Dear Dr. Meg,
My daughter is 13 years old but does not show any emotion. She will not acknowledge when she does something wrong. How can I help her?
Dear Distressed Parent,
When you say that your daughter does not show emotion, I am assuming that she is more than simply withdrawn from you. Most teen girls go through a period where they are uncomfortable with themselves, feeling that everyone sees the tiniest pimple on their face. Thus, they withdraw from affection and act quite snarly. These behaviors stem from low self-confidence and in time, most girls get over it. During this stage, teen girls know when they are doing something wrong, but they are too embarrassed to admit it. In time, they outgrow this.
If your daughter however, appears to show little affection, animation, enthusiasm or sorrow, then she has pushed her feelings deep inside of her for some reason. She may feel that it is not “safe” for her to express joy, anger or sadness and she may be suffering from depression. If this is the case, it is helpful for you to do some detective work. Ask yourself, how do I react when my daughter is mad, sad or upset about something? Do you allow her to show her feelings or does she feel dismissed or afraid if she expresses her feelings? Many children won’t show their feelings to their parents because they feel stupid or insignificant. So, it is important for every parent to show their kids that they can express their feelings but they must always do so in a respectful way. If you believe that your daughter may be depressed, take her to your doctor soon.

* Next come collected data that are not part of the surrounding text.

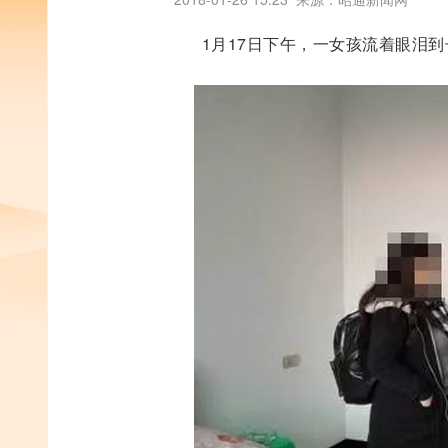
1月17日下午，一女孩流着眼泪到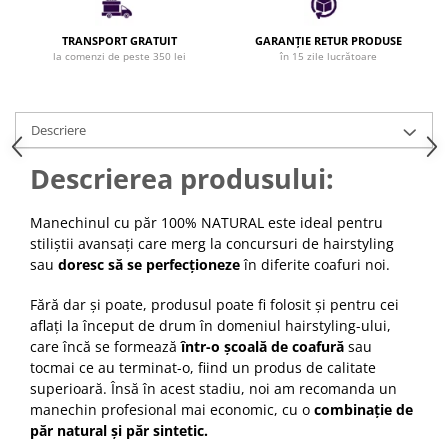
Cap manechin par natural
TRANSPORT GRATUIT
GARANȚIE RETUR PRODUSE
Trepiede cap manechin
la comenzi de peste 350 lei
în 15 zile lucrătoare
Foarfece de tuns
Foarfece de filat
Descriere
Descrierea produsului:
Manechinul cu păr 100% NATURAL este ideal pentru
stiliștii avansați care merg la concursuri de hairstyling
sau
doresc să se perfecționeze
în diferite coafuri noi.
Fără dar și poate, produsul poate fi folosit și pentru cei
aflați la început de drum în domeniul hairstyling-ului,
care încă se formează
într-o școală de coafură
sau
tocmai ce au terminat-o, fiind un produs de calitate
superioară. Însă în acest stadiu, noi am recomanda un
manechin profesional mai economic, cu o
combinație de
păr natural și păr sintetic.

I tell kids that when they shove their feelings inward, that over time those feelings form an emotional “abscess” if you will, that needs to be punctured. This can happen if a good counselor asks them the right questions in an effort to draw those deep feelings out of them. Many 13-year-old girls do not want to admit that they are wrong, so they will hide their guilt or remorse. The best thing that you as a parent can do is continue to firmly and clearly outline what is acceptable behavior for your daughter and then tell her that when she steps out of line, there will be clear consequences, regardless of how she is feeling. Do not be mean or condemning but simply tell her what the boundaries of good and bad behavior are and she will eventually learn to admit when she is wrong. To admit wrongdoing, takes maturity.

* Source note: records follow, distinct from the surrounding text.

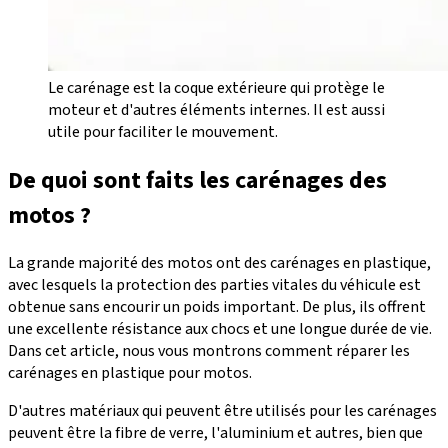
Le carénage est la coque extérieure qui protège le
moteur et d'autres éléments internes. Il est aussi
utile pour faciliter le mouvement.
De quoi sont faits les carénages des
motos ?
La grande majorité des motos ont des carénages en plastique,
avec lesquels la protection des parties vitales du véhicule est
obtenue sans encourir un poids important. De plus, ils offrent
une excellente résistance aux chocs et une longue durée de vie.
Dans cet article, nous vous montrons comment réparer les
carénages en plastique pour motos.
D'autres matériaux qui peuvent être utilisés pour les carénages
peuvent être la fibre de verre, l'aluminium et autres, bien que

It is extremely rare to have a 13-year-old who feels no emotion. This can happen if a child has suffered extreme trauma during the early childhood years, like some children in bad orphanages do. In this case, children learn to feel comfortable with only a few feelings, with anger being one of them. These children have a very hard time feeling sorrow or regret because they never were able to form healthy attachments as young children. If this describes your daughter, then the best thing that you can do for her is to get her help from a good adolescent psychiatrist.